Now if you've ever been to Sam's Club or Costco, you know as soon as you step an inch past the checkout counters, these people come at you, trying to sell you sunrooms, cell phones and whatever else they can attack you with right when you get into the door. So I relaxed a bit once I knew I wasn't being followed by some crazy lady but instead was being followed by a weird woman selling sunrooms.

"No thank you," I said as she went on with her spiel. "See," she said. She flipped through the pictures, quickly trying to keep up with me while I was trying to get away with my cart. "No," I said, "I'm not interested" and turned the cart immediately to the right to enter another aisle and to hopefully, be out of her selling zone.

Fifteen minutes later, I'm on the other side of the store looking at outfits for Olivia and I see the fuzzy headed woman heading straight toward me again. I move into the hanging clothes a bit more, hoping she doesn't see me however, there are only around ten people in the entire Sam's Club so I guess she felt she had to be persistent with a low volume of customers to badger.
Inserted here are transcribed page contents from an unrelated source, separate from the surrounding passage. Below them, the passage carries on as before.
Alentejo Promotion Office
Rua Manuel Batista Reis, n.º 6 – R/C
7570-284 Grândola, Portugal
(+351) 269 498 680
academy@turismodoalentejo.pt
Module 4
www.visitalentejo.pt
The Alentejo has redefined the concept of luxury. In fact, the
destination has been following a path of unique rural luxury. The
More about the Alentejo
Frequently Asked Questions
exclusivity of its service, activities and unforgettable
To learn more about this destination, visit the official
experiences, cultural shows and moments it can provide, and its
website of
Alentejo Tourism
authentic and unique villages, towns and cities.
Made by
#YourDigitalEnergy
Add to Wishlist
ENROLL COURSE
She stopped directly beside me. Obviously, me hiding behind the clothes rack didn't work. "Would you like to buy a sunroom?" she said again in her thick accent and meaningless expression.
"You already asked me," I pointed out and with no response she immediately left and was on to a new customer she spotted coming down the aisle.

I know there are crazy people out there - people with no social discretion, people who think everything is their domain to claim like the tapioca pudding girl, people that are, as the saying goes, "two colors short of a rainbow" which can certainly describe the fuzzy headed sunroom saleswoman from Sam's Club. (And her kaleidoscope of a skirt I might add.)

The world is filled with people that you wonder, "Where did you come from?" Because sometimes it sure doesn't feel like they came from planet Earth.

When I first started working at United Airline's answering phones, we blamed it on the full moon. We all knew what kind of customer phone calls we were going to get when there was a full moon that night.
Like clockwork, they would call us. And we knew it would always be an interesting night when we worked the late shift.

The only thing I can say is there must be a full moon out this whole entire week because I certainly had my fill of strange people.

So the next time you run into one of them, someone you consider crazy, strange, peculiar, a little bit off - because you know you will, we've all seen them out there - stop and say, "Where did you come from?" and then thank God nobody classifies you as one of them.